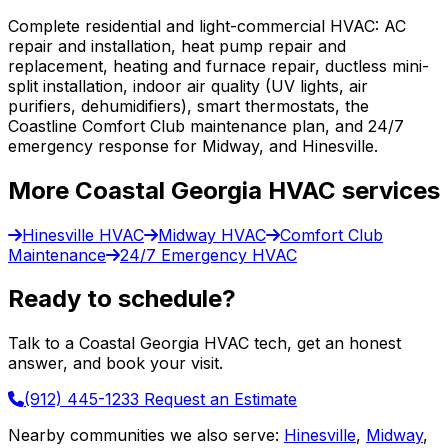
Complete residential and light-commercial HVAC: AC
repair and installation, heat pump repair and
replacement, heating and furnace repair, ductless mini-
split installation, indoor air quality (UV lights, air
purifiers, dehumidifiers), smart thermostats, the
Coastline Comfort Club maintenance plan, and 24/7
emergency response for Midway, and Hinesville.
More Coastal Georgia HVAC services
Hinesville HVAC
Midway HVAC
Comfort Club
Maintenance
24/7 Emergency HVAC
Ready to schedule?
Talk to a Coastal Georgia HVAC tech, get an honest
answer, and book your visit.
(912) 445-1233
Request an Estimate
Nearby communities we also serve:
Hinesville
,
Midway
,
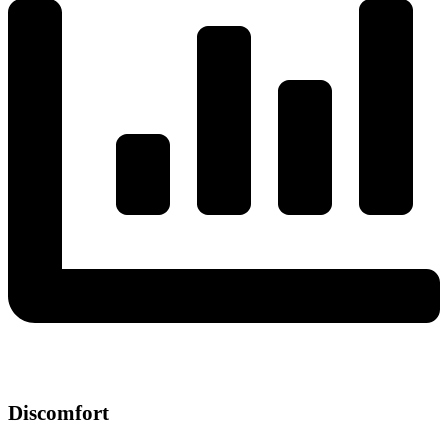
Discomfort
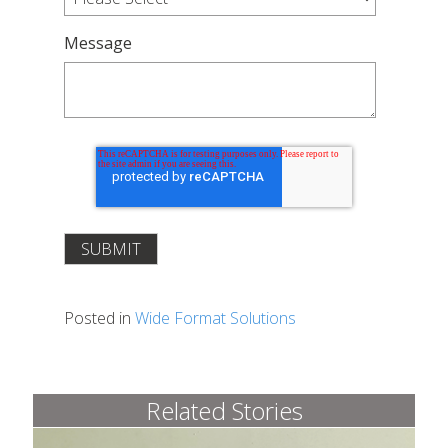
Message
Posted in
Wide Format Solutions
Related Stories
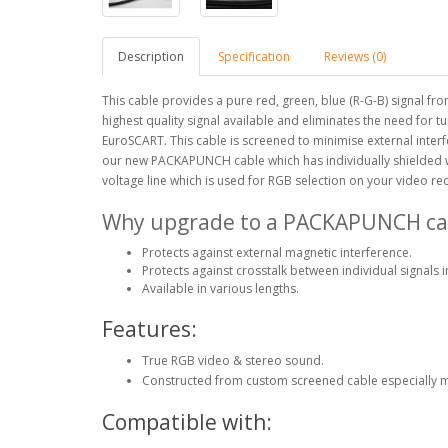
Description
Specification
Reviews (0)
This cable provides a pure red, green, blue (R-G-B) signal f
highest quality signal available and eliminates the need for 
EuroSCART. This cable is screened to minimise external interf
our new PACKAPUNCH cable which has individually shielded wi
voltage line which is used for RGB selection on your video re
Why upgrade to a PACKAPUNCH ca
Protects against external magnetic interference.
Protects against crosstalk between individual signals i
Available in various lengths.
Features:
True RGB video & stereo sound.
Constructed from custom screened cable especially 
Compatible with:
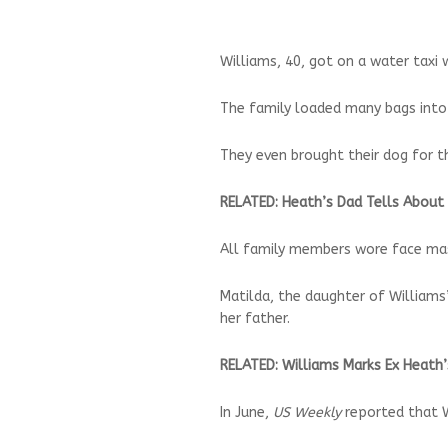
Williams, 40, got on a water taxi
The family loaded many bags into t
They even brought their dog for th
RELATED: Heath’s Dad Tells About
All family members wore face mas
Matilda, the daughter of William
her father.
RELATED: Williams Marks Ex Heath
In June,
US Weekly
reported that W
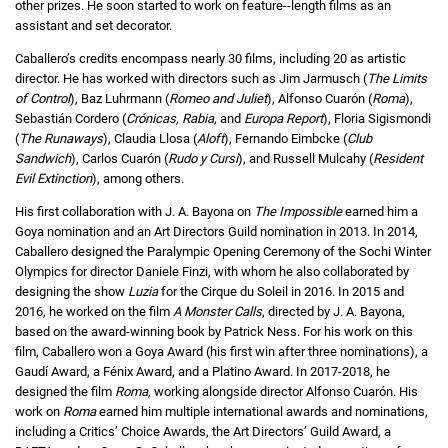
other prizes. He soon started to work on feature--length films as an
assistant and set decorator.
Caballero’s credits encompass nearly 30 films, including 20 as artistic
director. He has worked with directors such as Jim Jarmusch (
The Limits
of Control
), Baz Luhrmann (
Romeo and Juliet
), Alfonso Cuarón (
Roma
),
Sebastián Cordero (
Crónicas, Rabia,
and
Europa Report
), Floria Sigismondi
(
The Runaways
), Claudia Llosa (
Aloft
), Fernando Eimbcke (
Club
Sandwich
), Carlos Cuarón (
Rudo y Cursi
), and Russell Mulcahy (
Resident
Evil Extinction
), among others.
His first collaboration with J. A. Bayona on
The Impossible
earned him a
Goya nomination and an Art Directors Guild nomination in 2013. In 2014,
Caballero designed the Paralympic Opening Ceremony of the Sochi Winter
Olympics for director Daniele Finzi, with whom he also collaborated by
designing the show
Luzia
for the Cirque du Soleil in 2016. In 2015 and
2016, he worked on the film
A Monster Calls
, directed by J. A. Bayona,
based on the award-winning book by Patrick Ness. For his work on this
film, Caballero won a Goya Award (his first win after three nominations), a
Gaudí Award, a Fénix Award, and a Platino Award. In 2017-2018, he
designed the film
Roma,
working alongside director Alfonso Cuarón. His
work on
Roma
earned him multiple international awards and nominations,
including a Critics’ Choice Awards, the Art Directors’ Guild Award, a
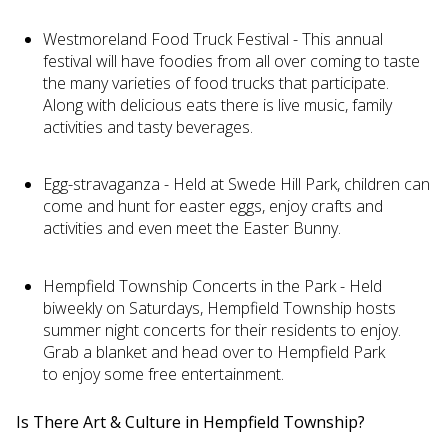
Westmoreland Food Truck Festival - This annual
festival will have foodies from all over coming to taste
the many varieties of food trucks that participate.
Along with delicious eats there is live music, family
activities and tasty beverages.
Egg-stravaganza - Held at Swede Hill Park, children can
come and hunt for easter eggs, enjoy crafts and
activities and even meet the Easter Bunny.
Hempfield Township Concerts in the Park - Held
biweekly on Saturdays, Hempfield Township hosts
summer night concerts for their residents to enjoy.
Grab a blanket and head over to Hempfield Park
to enjoy some free entertainment.
Is There Art & Culture in Hempfield Township?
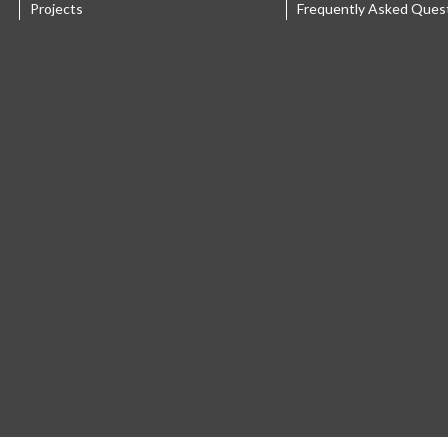
Projects
Frequently Asked Ques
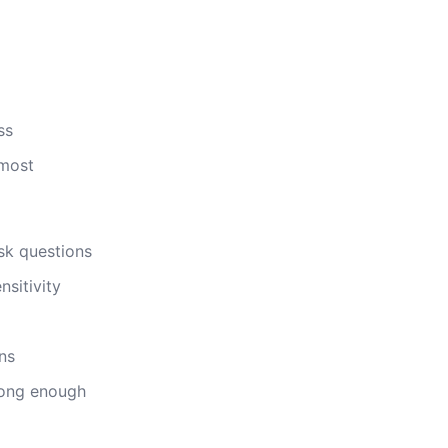
ss
 most
sk questions
nsitivity
ns
rong enough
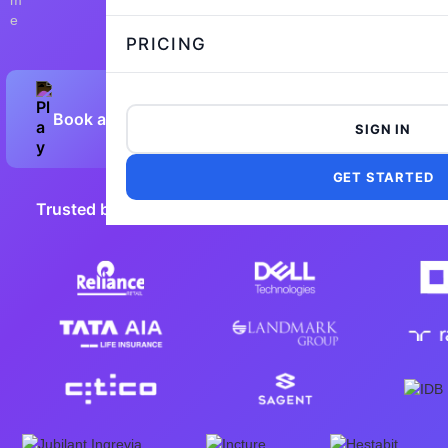
PRICING
Book a Demo
Preview Sample Test
SIGN IN
GET STARTED
Trusted by 5,000+ leading companies worldwide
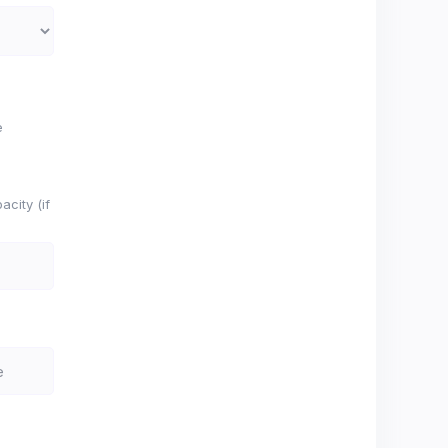
e
city (if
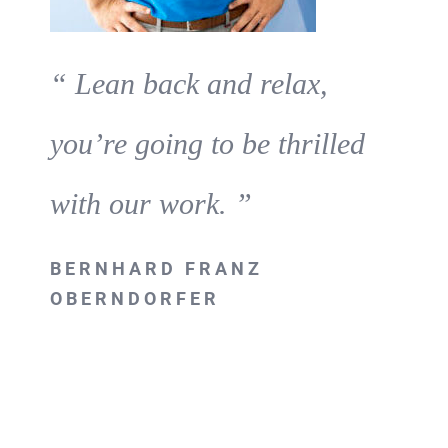
“ Lean back and relax,
you’re going to be thrilled
with our work. ”
BERNHARD FRANZ
OBERNDORFER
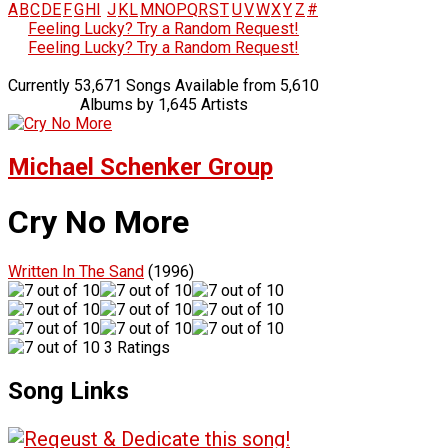
A
B
C
D
E
F
G
H
I
J
K
L
M
N
O
P
Q
R
S
T
U
V
W
X
Y
Z
#
Feeling Lucky? Try a Random Request!
Feeling Lucky? Try a Random Request!
Currently 53,671 Songs Available from 5,610
Albums by 1,645 Artists
Michael Schenker Group
Cry No More
Written In The Sand
(1996)
3 Ratings
Song Links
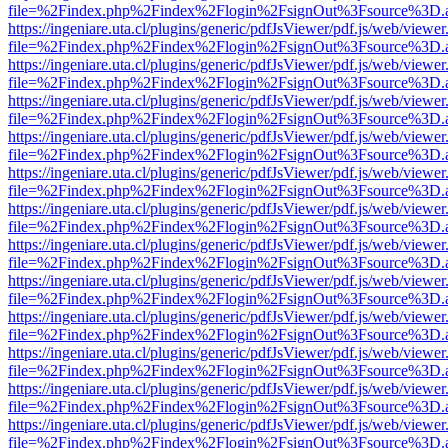
file=%2Findex.php%2Findex%2Flogin%2FsignOut%3Fsource%3D.ame
https://ingeniare.uta.cl/plugins/generic/pdfJsViewer/pdf.js/web/viewer
file=%2Findex.php%2Findex%2Flogin%2FsignOut%3Fsource%3D.ame
https://ingeniare.uta.cl/plugins/generic/pdfJsViewer/pdf.js/web/viewer
file=%2Findex.php%2Findex%2Flogin%2FsignOut%3Fsource%3D.ame
https://ingeniare.uta.cl/plugins/generic/pdfJsViewer/pdf.js/web/viewer
file=%2Findex.php%2Findex%2Flogin%2FsignOut%3Fsource%3D.ame
https://ingeniare.uta.cl/plugins/generic/pdfJsViewer/pdf.js/web/viewer
file=%2Findex.php%2Findex%2Flogin%2FsignOut%3Fsource%3D.ame
https://ingeniare.uta.cl/plugins/generic/pdfJsViewer/pdf.js/web/viewer
file=%2Findex.php%2Findex%2Flogin%2FsignOut%3Fsource%3D.ame
https://ingeniare.uta.cl/plugins/generic/pdfJsViewer/pdf.js/web/viewer
file=%2Findex.php%2Findex%2Flogin%2FsignOut%3Fsource%3D.ame
https://ingeniare.uta.cl/plugins/generic/pdfJsViewer/pdf.js/web/viewer
file=%2Findex.php%2Findex%2Flogin%2FsignOut%3Fsource%3D.ame
https://ingeniare.uta.cl/plugins/generic/pdfJsViewer/pdf.js/web/viewer
file=%2Findex.php%2Findex%2Flogin%2FsignOut%3Fsource%3D.ame
https://ingeniare.uta.cl/plugins/generic/pdfJsViewer/pdf.js/web/viewer
file=%2Findex.php%2Findex%2Flogin%2FsignOut%3Fsource%3D.ame
https://ingeniare.uta.cl/plugins/generic/pdfJsViewer/pdf.js/web/viewer
file=%2Findex.php%2Findex%2Flogin%2FsignOut%3Fsource%3D.ame
https://ingeniare.uta.cl/plugins/generic/pdfJsViewer/pdf.js/web/viewer
file=%2Findex.php%2Findex%2Flogin%2FsignOut%3Fsource%3D.ame
https://ingeniare.uta.cl/plugins/generic/pdfJsViewer/pdf.js/web/viewer
file=%2Findex.php%2Findex%2Flogin%2FsignOut%3Fsource%3D.ame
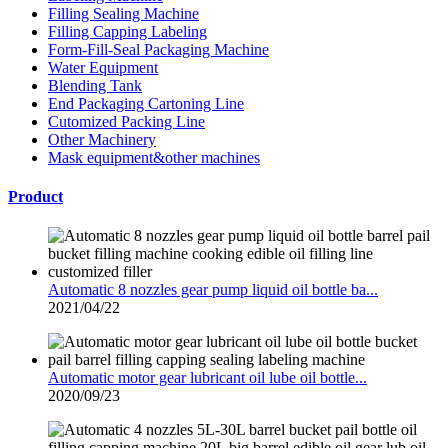
Filling Sealing Machine
Filling Capping Labeling
Form-Fill-Seal Packaging Machine
Water Equipment
Blending Tank
End Packaging Cartoning Line
Cutomized Packing Line
Other Machinery
Mask equipment&other machines
Product
Automatic 8 nozzles gear pump liquid oil bottle ba...
2021/04/22
Automatic motor gear lubricant oil lube oil bottle...
2020/09/23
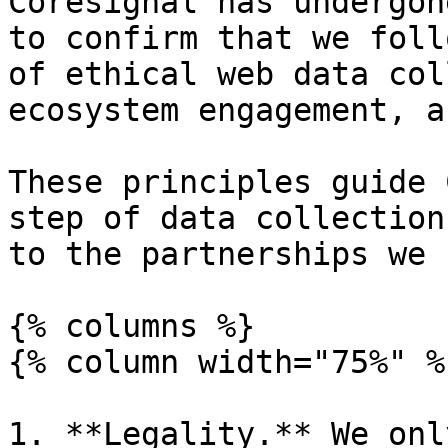
Coresignal has undergon
to confirm that we foll
of ethical web data col
ecosystem engagement, an
These principles guide 
step of data collection
to the partnerships we 
{% columns %}

{% column width="75%" %}
1. **Legality.** We onl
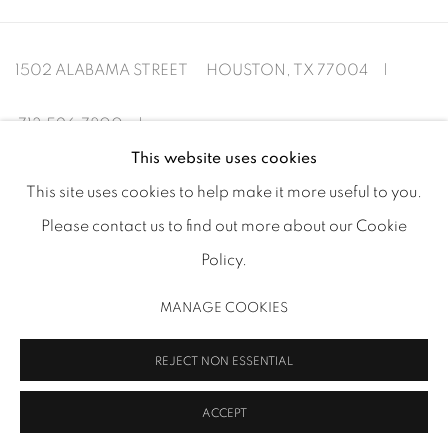
1502 ALABAMA STREET HOUSTON, TX 77004 |
713.526.780
0 |
This website uses cookies
info@inmangallery.com
|
This site uses cookies to help make it more useful to you.
Please contact us to find out more about our Cookie
ADAA Member since 2009
Policy.
MANAGE COOKIES
MANAGE COOKIES
REJECT NON ESSENTIAL
COPYRIGHT 2026 INMANGALLERY.COM
SITE BY ARTLOGIC
ACCEPT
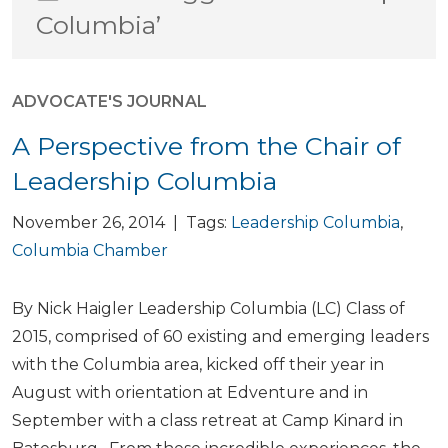
Columbia’
ADVOCATE'S JOURNAL
A Perspective from the Chair of
Leadership Columbia
November 26, 2014 | Tags:
Leadership Columbia
,
Columbia Chamber
By Nick Haigler Leadership Columbia (LC) Class of
2015, comprised of 60 existing and emerging leaders
with the Columbia area, kicked off their year in
August with orientation at Edventure and in
September with a class retreat at Camp Kinard in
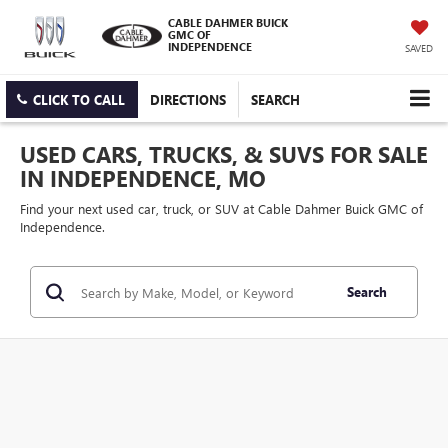
CABLE DAHMER BUICK
GMC OF
INDEPENDENCE
SAVED
CLICK TO CALL
DIRECTIONS
SEARCH
USED CARS, TRUCKS, & SUVS FOR SALE
IN INDEPENDENCE, MO
Find your next used car, truck, or SUV at Cable Dahmer Buick GMC of
Independence.
Search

___

Copy the entries above exactly, but only the stretch from the line containing "answer, and book your visit." through the line containing "highest quality signal". Keep both end lines; drop the pictures.

answer, and book your visit.
(912) 445-1233
Request an Estimate
Nearby communities we also serve:
Hinesville
,
Midway
,
Discomfort
Message
Posted in
Wide Format Solutions
Related Stories
Description
Specification
Reviews (0)
This cable provides a pure red, green, blue (R-G-B) signal f
highest quality signal available and eliminates the need for 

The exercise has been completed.